▸ **Instructions to follow**:
Write out the Kevin Murray interview from "Why won't anyone" to "say its arrogance.", switching "alienating" to "offending".

THE MORE, THE MURRAY-ER
State Senator Kevin Murray Updates on the Repeal of the Seven-Year Statute

While California Sen. Kevin Murray did not speak at this week's Democratic fundraiser at The Firm (click here for that story), he did give us the following update on a number of relevant issues:

Can you update us on the potential for compromise? Has this issue advanced at all in terms of the two sides coming together?
No, it hasn't, really. There are various people talking about various things, but certainly nothing concrete in the way of a compromise has been moved forward.

Is it still your goal to pass SB 1246 as it stands?
Yes, I am clearly pushing to pass it as it is.

Has the issue of "tacking," or the resetting of the seven-year clock when a deal is renegotiated, been raised with you at this point?
Yes. I think that everybody on both sides has used that as a potential meeting place. But even that is bogged down in how you define what it is. How do you define when it's a new contract? Frankly, it's a valid theory, it's just ambiguous in terms of where the parties are now.

Why won't anyone from any of the record companies go on the record about this issue? Some say it's their fear of alienating artists, others say its arrogance.
I think the latter. With very few exceptions, none of them have called me, either. Usually, when things go wrong in the entertainment business, somebody says, "Hey, let's sit down and work this out." I think [the record companies'] arrogance has prevented them from doing that.

Do you interpret their silence as a presumption that they will win and that 1246 will not be passed?
I don't see, given the current climate, given the fact that the international AFL-CIO has weighed in on the artist side, how anyone could come up with the assumption that they're going to win. I mean, it's a fight and things happen—you could win, you could lose—I don't know how anybody could come up with the conclusion that it's a slam dunk.
     And you know, the idea of them angering artists is one thing, but think about how much good will the record companies could engender for themselves with artists if one of them stepped forward and said, "We don't want to be fighting with artists—let's work this out." Would not every artist say, "God, that's a forward thinking record executive who cares about artists"? But they haven't said that. Instead, they've had a very adversarial position.
     Another thing is, they're vulnerable on so many issues. I get e-mail virtually every day from someone else saying, "Hey, good work on what you're doing, but have you looked at this?" It seems to me that the record companies would have a vested interest—and I'm not expecting anybody to just roll over here—in stepping forward and talking to the press, to at least try to explain their position so that they don't seem like bad guys.

Rep. Gephardt has been called "intellectually correct" rather than merely politically expedient. Is this your approach as well?
I want to find the best possible solution, and I don't disagree that compromise is often the best possible solution. But this is also a game of posturing and leverage, and pretty much everybody understands that. The event at The Firm this week was, frankly, the result of Jeff [Kwatinetz] really twisting arms and dragging people, kicking and screaming sometimes, to the party. But once they're there, they get it. The best thing is that the artists now have a voice.

▸ **Stored data**:
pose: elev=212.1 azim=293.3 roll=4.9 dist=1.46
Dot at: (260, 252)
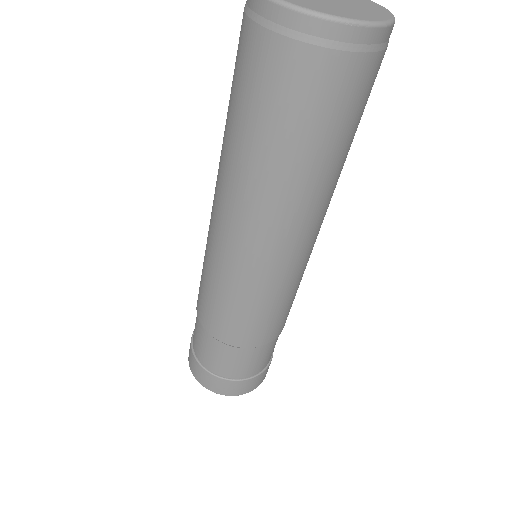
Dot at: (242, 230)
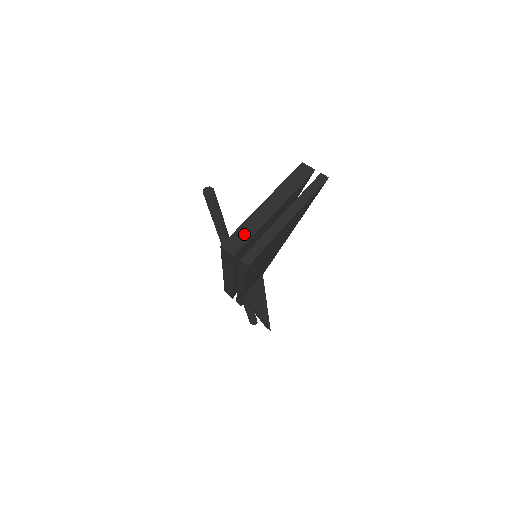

▸ **Written answer**:
Why won't anyone from any of the record companies go on the record about this issue? Some say it's their fear of offending artists, others say its arrogance.